The ref-count definitely helps here.

> The primitive involved here is that in-flight firmware jobs 
> are assigned an event completion slot, and that keeps a reference to 
> them from a global array until the events fire and all the jobs are 
> known to have completed. This keeps things memory-safe, since we 
> absolutely cannot free/destroy firmware structures while they are in use 
> (otherwise the firmware crashes, which is fatal on these GPUs - requires 
> a full system reboot to recover).
> 
> In practice, with the VM map model that we use, what ends up happening 
> when a process gets killed is that all the user objects for in-flight 
> jobs get unmapped, which usually causes the GPU hardware (not firmware) 
> to fault. This then triggers early termination of jobs anyway via the 
> firmware fault recovery flow. But even that takes some short amount of 
> time, and by then all the drm_sched stuff is long gone and we're just 
> dealing with the in-flight firmware stuff.
> 
>> In the case where we're initiating the tear, we should notify the driver that
>> we're about to forget jobs (resources), so that it knows to return them back
>> or that it shouldn't notify us for them (since we've notified we're forgetting them.)
> 
> That contradicts Christian's comment. I tried to document that (after 
> this patch) the scheduler no longer cares about hw fences and whether 
> they are signaled or not after it's destroyed, and I got a strongly 
> worded NAK for it. Sooo... which is it? Is it okay for drivers not to 
> signal the hw fence after a scheduler teardown, or not?

Christian is correct in that we don't want to hang upstream control
to the whims of a low-level device driver.
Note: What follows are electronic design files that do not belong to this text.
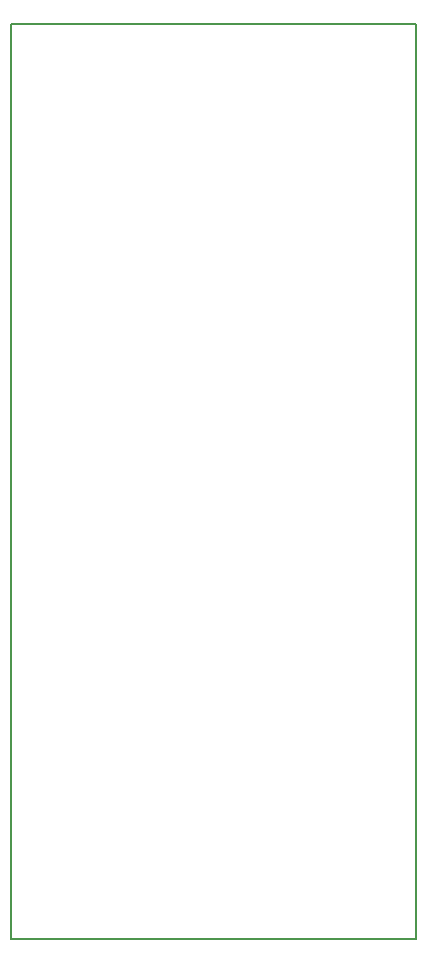
<source format=gm1>
G04 #@! TF.GenerationSoftware,KiCad,Pcbnew,5.0.2-bee76a0~70~ubuntu14.04.1*
G04 #@! TF.CreationDate,2018-12-14T16:21:01-07:00*
G04 #@! TF.ProjectId,delay,64656c61-792e-46b6-9963-61645f706362,rev?*
G04 #@! TF.SameCoordinates,Original*
G04 #@! TF.FileFunction,Profile,NP*
%FSLAX46Y46*%
G04 Gerber Fmt 4.6, Leading zero omitted, Abs format (unit mm)*
G04 Created by KiCad (PCBNEW 5.0.2-bee76a0~70~ubuntu14.04.1) date Fri 14 Dec 2018 04:21:01 PM MST*
%MOMM*%
%LPD*%
G01*
G04 APERTURE LIST*
%ADD10C,0.200000*%
G04 APERTURE END LIST*
D10*
X158496000Y-92964000D02*
X124206000Y-92964000D01*
X158496000Y-170434000D02*
X158496000Y-92964000D01*
X124206000Y-170434000D02*
X158496000Y-170434000D01*
X124206000Y-92964000D02*
X124206000Y-170434000D01*
M02*

</source>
> But really, I don't see a use case for an explicit "about to forget job" 
> callback. The job free callback already serves the purpose of telling 

Long time ago, in a galaxy far far away, this was needed in order
to prevent device write-DMA into non-existing (random) memory. As
this is not the case anymore, go with Christian's comment.

> the driver to clean up resources associated with a job. If it wants to 
> synchronously abort things there, it could easily take over its own 
> fence signaling and do something with the underlying stuff if the fence 
> is not signaled yet.
> 
> In my case, since the driver is written in Rust and free_job() just maps 
> to the destructor (Drop impl), that just ends up freeing a bunch of 
> memory and other objects, and I don't particularly care about the state 
> of the firmware side any more after that. The flow is the same whether 
> it was a successful job completion, a failure, or an early destruction 
> due to the drm_sched getting torn down.
> 
>> (Note also that in this latter case, traditionally, the device would be reset,
>> so that we can guarantee that it has forgotten all shared resources which
>> we are to tear up. This is somewhat more complicated with GPUs, thus the method
>> pointed out above.)
> 
> Yeah, in the firmware scheduling case we can't do this at all unless the 
> firmware has an explicit teardown/forget op (which I'm not aware of) and 
> a full GPU reset isn't something we can do either. Hence we just let the 
> underlying jobs complete. In practice they tend to die pretty quickly 
> anyway once all the buffers are unmapped.

Perhaps in the future, as more complex workloads are deferred to this
hardware and driver, a real-time requirement might be needed for this
"tend to die pretty quickly", that that there's some guarantee of
work resuming in some finite time.
-- 
Regards,
Luben

> 
> ~~ Lina
>